By Amanda Bohman - Fairbanks Daily News-Miner
FORT WAINWRIGHT, Alaska — As Nancy Cone awaited the arrival of her 13th grandchild at Bassett Army Community Hospital last weekend, the atmosphere was intense, she said.
And Cone wasn’t just referring to her daughter-in-law’s labor. Cone could hear the wails of multiple expectant mothers or new arrivals echoing through the hospitals maternity ward Sunday.
“There was, like, five or six babies born the day we came in,” Cone said. “You could see the nurses just moving.”
Nine months after the return of the 1st Stryker Brigade, 25th Infantry Division from a long tour in Iraq, Bassett hospital is poised to break an all-time record with the number of babies being born this fall, said hospital spokesman Mike Berry.
This month, 69 babies had come into the world on the Army post as of Thursday morning, with Army projections showing 41 more are due by today. Eighty-seven births are expected for the month of October. The hospital typically averages 40 births per month, according to the Army.
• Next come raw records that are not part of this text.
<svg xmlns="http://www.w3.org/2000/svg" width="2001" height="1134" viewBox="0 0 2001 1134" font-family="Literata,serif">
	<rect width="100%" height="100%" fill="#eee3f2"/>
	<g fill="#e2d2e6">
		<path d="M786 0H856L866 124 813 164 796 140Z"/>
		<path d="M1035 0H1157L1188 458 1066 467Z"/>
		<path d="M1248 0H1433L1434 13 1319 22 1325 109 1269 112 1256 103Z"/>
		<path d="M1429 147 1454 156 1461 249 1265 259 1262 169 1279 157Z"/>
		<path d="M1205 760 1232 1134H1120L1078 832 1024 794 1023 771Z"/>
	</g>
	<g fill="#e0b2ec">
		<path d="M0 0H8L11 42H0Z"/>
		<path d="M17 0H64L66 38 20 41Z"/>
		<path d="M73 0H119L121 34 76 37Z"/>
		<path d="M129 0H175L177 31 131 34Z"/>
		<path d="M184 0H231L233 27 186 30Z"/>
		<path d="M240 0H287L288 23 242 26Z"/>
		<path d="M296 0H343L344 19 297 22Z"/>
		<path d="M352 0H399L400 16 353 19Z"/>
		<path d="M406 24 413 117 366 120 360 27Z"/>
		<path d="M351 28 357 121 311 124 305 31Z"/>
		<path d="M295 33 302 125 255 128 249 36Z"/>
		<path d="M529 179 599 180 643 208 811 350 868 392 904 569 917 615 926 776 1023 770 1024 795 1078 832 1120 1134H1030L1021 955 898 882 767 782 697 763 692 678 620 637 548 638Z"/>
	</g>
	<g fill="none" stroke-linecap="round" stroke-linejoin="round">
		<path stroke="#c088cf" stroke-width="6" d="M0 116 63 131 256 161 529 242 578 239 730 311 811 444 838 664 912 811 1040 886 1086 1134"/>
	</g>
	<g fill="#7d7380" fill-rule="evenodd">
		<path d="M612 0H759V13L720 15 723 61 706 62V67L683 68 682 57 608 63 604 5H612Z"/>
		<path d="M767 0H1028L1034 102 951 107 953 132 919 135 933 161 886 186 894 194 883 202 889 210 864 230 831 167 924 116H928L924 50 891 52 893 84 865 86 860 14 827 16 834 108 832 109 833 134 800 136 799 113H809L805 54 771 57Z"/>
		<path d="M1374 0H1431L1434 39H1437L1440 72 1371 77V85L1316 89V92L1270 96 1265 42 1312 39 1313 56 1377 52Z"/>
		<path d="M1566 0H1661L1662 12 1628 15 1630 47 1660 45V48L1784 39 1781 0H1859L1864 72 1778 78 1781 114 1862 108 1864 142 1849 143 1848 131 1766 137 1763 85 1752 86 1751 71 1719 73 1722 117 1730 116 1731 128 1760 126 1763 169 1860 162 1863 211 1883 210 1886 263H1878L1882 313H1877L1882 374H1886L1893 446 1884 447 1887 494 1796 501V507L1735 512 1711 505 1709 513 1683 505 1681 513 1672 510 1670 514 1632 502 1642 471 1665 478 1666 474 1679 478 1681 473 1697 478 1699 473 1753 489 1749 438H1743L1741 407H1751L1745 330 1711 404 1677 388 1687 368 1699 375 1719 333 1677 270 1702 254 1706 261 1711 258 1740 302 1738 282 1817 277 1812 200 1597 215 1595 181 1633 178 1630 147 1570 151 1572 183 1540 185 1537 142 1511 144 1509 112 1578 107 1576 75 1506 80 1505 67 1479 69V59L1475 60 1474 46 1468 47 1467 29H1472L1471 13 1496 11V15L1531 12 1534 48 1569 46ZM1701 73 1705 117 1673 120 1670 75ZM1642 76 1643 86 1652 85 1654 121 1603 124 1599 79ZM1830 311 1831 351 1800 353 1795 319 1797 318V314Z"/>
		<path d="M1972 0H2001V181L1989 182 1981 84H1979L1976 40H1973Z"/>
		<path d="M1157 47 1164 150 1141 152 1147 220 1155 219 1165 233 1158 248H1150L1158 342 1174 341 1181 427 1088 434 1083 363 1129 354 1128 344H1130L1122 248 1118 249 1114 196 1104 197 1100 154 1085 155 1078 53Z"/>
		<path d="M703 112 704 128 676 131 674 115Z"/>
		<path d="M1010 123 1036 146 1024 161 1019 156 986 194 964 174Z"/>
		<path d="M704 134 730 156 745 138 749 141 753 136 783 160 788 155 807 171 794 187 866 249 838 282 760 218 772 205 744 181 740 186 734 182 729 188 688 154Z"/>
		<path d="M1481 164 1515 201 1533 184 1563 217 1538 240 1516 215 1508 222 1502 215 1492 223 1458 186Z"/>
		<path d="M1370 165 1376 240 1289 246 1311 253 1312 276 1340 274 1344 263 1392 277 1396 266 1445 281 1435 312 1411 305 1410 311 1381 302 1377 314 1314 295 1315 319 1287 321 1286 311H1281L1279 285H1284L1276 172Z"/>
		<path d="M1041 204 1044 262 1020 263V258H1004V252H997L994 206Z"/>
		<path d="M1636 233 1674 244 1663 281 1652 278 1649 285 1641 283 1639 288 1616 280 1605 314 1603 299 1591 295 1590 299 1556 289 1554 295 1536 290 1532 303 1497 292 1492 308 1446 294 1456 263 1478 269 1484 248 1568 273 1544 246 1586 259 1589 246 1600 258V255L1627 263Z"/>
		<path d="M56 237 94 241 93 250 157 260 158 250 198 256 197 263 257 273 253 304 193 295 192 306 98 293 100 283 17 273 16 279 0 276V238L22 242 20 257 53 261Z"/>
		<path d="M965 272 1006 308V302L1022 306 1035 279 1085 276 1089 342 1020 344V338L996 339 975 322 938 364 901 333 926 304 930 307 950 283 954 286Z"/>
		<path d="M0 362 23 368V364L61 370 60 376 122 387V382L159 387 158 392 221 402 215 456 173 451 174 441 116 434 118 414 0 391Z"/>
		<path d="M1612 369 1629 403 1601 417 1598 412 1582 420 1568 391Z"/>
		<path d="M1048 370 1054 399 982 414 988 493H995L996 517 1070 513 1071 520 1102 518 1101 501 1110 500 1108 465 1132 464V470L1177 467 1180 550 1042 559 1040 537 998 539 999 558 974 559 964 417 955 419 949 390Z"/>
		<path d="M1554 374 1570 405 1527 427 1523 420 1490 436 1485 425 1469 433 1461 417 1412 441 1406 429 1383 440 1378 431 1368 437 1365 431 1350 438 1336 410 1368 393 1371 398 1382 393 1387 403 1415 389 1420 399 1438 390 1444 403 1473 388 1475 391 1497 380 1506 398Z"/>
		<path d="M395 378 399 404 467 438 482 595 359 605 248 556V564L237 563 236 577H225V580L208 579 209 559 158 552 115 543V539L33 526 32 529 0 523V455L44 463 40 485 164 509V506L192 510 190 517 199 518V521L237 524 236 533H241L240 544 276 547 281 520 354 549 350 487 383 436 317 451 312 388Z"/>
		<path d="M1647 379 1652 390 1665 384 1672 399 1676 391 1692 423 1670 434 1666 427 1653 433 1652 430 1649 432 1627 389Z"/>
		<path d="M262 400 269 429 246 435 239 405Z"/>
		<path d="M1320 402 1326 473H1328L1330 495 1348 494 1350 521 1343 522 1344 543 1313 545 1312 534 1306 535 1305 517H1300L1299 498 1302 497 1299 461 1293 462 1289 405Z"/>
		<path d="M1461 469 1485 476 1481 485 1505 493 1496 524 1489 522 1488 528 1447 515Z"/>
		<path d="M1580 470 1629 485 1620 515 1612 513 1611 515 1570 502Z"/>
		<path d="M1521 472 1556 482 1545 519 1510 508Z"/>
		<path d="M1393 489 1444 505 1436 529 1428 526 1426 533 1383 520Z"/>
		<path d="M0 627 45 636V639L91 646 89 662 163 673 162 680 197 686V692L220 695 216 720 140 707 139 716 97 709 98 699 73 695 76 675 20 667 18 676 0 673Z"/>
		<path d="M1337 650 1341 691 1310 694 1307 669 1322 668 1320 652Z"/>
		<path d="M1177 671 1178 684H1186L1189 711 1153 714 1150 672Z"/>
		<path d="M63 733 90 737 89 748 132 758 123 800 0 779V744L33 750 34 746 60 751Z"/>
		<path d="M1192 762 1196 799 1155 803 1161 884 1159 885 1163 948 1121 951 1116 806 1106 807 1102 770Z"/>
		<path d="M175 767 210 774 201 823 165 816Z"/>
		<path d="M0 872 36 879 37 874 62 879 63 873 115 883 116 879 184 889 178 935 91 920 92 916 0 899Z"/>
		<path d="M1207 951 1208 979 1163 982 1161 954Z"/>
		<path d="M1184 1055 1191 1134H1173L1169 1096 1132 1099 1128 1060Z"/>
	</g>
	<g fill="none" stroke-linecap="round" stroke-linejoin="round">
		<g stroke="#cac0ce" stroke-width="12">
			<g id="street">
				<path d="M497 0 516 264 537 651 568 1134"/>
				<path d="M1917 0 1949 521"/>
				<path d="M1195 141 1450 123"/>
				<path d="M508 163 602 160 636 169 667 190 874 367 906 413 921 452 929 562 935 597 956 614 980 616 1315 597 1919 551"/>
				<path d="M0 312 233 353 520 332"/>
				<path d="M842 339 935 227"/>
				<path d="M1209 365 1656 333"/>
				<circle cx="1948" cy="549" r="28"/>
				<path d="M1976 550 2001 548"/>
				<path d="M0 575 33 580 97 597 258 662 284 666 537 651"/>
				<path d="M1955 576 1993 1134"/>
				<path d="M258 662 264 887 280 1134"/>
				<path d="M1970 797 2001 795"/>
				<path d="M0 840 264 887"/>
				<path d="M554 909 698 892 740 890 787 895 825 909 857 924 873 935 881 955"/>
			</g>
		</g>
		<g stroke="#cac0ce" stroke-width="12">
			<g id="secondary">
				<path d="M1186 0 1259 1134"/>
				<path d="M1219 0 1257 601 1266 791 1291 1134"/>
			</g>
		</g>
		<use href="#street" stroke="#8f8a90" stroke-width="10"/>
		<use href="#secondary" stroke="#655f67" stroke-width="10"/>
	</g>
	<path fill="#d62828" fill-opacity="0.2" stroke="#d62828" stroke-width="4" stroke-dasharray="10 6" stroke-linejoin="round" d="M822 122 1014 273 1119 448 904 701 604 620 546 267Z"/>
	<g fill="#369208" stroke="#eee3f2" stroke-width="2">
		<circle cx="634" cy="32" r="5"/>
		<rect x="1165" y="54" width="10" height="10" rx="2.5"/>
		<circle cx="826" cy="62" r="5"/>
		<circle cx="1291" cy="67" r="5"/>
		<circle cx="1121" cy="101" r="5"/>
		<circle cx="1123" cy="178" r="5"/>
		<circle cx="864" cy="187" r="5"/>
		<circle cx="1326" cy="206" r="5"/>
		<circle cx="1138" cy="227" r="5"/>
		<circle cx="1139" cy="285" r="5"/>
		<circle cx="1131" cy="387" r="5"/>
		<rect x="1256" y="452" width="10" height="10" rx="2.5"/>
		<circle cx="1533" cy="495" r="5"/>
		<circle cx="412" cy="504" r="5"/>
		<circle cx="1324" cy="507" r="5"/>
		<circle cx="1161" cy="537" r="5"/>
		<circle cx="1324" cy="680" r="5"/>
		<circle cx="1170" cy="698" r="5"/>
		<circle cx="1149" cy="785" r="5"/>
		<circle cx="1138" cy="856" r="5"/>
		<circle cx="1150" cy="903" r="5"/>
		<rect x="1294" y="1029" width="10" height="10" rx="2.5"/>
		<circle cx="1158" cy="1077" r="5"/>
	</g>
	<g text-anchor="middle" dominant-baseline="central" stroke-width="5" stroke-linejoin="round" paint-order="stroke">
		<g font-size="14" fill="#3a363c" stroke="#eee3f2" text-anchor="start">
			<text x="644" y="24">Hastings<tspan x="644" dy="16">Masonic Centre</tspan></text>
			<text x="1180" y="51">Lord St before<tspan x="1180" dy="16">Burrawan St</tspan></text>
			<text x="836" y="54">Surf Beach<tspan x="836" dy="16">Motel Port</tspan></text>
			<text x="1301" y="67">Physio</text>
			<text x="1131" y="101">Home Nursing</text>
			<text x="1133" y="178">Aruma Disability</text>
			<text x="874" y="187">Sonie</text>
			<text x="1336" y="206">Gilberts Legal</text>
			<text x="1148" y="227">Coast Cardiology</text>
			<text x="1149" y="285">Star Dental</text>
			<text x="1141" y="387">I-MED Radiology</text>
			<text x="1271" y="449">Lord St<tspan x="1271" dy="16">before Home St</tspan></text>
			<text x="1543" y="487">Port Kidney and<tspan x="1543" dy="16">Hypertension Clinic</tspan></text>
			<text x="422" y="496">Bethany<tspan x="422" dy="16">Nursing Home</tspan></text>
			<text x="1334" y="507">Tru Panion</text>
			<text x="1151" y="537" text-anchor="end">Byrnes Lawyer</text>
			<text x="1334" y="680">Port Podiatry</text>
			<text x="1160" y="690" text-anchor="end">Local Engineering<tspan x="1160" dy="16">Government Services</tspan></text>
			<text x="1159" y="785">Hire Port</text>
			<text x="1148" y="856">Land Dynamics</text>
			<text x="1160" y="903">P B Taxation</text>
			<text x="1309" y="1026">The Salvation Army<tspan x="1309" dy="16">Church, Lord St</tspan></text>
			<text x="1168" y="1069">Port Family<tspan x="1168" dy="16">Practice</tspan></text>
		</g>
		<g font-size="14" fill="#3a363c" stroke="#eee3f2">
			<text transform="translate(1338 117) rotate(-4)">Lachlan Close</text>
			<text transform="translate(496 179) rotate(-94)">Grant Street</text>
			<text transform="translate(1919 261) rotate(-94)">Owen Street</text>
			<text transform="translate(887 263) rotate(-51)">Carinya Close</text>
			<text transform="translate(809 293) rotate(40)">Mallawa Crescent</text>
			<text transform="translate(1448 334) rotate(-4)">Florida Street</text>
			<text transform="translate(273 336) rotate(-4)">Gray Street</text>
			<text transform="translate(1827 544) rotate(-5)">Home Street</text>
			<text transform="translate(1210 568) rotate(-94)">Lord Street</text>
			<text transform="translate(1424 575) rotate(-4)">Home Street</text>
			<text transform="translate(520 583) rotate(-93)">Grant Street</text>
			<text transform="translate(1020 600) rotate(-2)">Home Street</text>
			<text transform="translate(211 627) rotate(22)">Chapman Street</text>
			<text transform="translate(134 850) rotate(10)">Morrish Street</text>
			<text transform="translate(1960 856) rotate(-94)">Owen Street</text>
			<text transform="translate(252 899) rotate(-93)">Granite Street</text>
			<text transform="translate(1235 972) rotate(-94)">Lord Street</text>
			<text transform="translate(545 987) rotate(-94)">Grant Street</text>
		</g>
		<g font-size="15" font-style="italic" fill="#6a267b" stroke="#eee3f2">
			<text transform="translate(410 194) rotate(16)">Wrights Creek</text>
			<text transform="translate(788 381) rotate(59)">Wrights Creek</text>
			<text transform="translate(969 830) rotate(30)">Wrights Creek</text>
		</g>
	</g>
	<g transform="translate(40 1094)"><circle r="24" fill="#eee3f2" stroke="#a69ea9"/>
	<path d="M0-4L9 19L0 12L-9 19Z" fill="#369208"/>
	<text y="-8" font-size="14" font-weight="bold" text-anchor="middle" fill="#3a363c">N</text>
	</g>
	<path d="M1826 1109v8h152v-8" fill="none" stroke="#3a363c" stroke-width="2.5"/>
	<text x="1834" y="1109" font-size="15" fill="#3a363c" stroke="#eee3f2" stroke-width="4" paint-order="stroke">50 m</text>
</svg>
The baby boom has caused the hospital to bring in a nurse from a medical facility in Seattle, officials said. Vacations have been curtailed, workers are logging longer days and doctors are juggling near-simultaneous deliveries. Officials said they are also scrambling to make sure every expectant mother has a bed.
“We’ve said, ‘All right, the next one through the door, and we may have to improvise,’” said Maj. Matt Packham, chief of obstetrics and gynecology at the hospital. “This is sometimes as busy as it gets when you have six or seven deliveries in a day.”